→ **Problem details**
What lines below hold the string "pixels"? Copy them all.

→ **Dataset entries**
──────────────────────────────
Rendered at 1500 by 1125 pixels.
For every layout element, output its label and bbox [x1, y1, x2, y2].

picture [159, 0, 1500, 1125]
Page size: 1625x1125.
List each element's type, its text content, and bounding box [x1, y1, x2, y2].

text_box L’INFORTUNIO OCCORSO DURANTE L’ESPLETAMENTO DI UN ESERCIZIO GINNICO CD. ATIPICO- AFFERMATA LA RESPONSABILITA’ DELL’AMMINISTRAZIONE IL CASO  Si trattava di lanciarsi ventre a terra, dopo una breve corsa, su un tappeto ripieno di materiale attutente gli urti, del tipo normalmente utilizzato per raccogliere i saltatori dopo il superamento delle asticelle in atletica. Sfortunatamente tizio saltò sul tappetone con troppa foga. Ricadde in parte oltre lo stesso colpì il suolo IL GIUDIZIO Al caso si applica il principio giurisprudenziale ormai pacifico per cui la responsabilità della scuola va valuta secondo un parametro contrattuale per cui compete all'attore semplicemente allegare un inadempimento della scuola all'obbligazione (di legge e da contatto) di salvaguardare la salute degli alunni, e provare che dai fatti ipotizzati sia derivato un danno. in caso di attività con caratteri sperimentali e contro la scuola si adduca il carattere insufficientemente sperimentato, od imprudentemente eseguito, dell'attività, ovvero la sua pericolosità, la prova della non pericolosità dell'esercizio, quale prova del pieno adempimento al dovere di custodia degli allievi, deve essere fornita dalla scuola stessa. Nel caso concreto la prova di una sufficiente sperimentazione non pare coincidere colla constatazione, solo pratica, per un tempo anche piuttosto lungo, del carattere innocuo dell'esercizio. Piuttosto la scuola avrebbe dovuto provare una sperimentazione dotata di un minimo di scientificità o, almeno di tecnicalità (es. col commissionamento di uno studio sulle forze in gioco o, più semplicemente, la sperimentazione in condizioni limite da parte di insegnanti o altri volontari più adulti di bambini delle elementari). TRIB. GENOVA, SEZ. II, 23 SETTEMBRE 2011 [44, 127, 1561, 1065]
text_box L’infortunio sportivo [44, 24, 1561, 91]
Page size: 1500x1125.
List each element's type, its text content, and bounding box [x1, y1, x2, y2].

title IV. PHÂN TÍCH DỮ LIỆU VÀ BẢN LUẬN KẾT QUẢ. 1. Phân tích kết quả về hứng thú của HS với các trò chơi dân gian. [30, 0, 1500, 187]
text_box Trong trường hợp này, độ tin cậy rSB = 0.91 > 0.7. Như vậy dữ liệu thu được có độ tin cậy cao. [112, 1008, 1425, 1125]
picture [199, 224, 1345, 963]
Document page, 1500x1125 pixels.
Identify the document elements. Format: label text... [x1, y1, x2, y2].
──────────────────────────────
→ **Exercise output**
Rendered at 1500 by 1125 pixels.
Document page, 1500x1125 pixels.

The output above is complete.